'''

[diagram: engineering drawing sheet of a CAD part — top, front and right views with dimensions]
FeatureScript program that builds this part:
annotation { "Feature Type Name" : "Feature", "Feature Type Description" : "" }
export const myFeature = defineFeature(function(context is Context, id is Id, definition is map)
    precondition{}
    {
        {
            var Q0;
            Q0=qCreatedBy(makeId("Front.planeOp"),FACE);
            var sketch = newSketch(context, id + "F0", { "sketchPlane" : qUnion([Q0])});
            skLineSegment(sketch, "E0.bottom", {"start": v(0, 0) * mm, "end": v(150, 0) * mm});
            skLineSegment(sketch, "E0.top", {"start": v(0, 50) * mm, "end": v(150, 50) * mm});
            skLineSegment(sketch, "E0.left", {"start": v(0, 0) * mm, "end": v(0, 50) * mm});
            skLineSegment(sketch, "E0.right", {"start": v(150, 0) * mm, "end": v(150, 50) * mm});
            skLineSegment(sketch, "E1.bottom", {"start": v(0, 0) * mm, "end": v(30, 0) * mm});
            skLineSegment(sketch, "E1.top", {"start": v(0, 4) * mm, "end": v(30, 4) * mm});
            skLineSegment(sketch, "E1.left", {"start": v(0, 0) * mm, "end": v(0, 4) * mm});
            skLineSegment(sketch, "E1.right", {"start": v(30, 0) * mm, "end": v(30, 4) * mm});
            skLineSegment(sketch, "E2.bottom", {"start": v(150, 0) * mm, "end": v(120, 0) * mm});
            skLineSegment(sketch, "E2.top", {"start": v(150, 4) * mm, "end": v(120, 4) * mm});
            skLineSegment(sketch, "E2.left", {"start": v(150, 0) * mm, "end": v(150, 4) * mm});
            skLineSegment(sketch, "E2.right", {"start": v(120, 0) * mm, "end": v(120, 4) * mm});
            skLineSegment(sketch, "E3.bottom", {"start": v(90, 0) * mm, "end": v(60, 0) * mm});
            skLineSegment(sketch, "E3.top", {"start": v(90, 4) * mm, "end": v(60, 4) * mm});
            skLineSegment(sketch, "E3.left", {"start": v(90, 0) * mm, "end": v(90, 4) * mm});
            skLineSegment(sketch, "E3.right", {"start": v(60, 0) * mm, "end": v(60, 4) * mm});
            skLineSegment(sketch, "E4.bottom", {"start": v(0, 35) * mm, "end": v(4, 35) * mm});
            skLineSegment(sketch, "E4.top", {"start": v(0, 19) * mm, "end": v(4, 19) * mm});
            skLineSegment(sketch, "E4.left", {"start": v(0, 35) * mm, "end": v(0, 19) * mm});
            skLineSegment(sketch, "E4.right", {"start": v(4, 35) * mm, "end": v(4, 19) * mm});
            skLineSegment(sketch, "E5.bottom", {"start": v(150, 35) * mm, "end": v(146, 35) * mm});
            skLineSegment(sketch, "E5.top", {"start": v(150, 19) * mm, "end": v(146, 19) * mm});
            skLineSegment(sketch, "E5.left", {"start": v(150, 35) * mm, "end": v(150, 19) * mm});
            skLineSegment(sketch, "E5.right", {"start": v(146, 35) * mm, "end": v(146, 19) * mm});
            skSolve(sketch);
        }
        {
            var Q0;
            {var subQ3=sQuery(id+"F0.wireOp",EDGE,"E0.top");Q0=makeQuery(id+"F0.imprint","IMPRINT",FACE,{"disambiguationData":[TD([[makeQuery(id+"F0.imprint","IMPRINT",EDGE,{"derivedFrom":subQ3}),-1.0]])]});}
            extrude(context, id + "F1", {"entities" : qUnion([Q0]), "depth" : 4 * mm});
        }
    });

'''

* PROBLEM TO WORK ON:
Pick out every line of the listing that contains the word "context".

* SOLUTION FOR THIS PROBLEM:
export const myFeature = defineFeature(function(context is Context, id is Id, definition is map)
            var sketch = newSketch(context, id + "F0", { "sketchPlane" : qUnion([Q0])});
            extrude(context, id + "F1", {"entities" : qUnion([Q0]), "depth" : 4 * mm});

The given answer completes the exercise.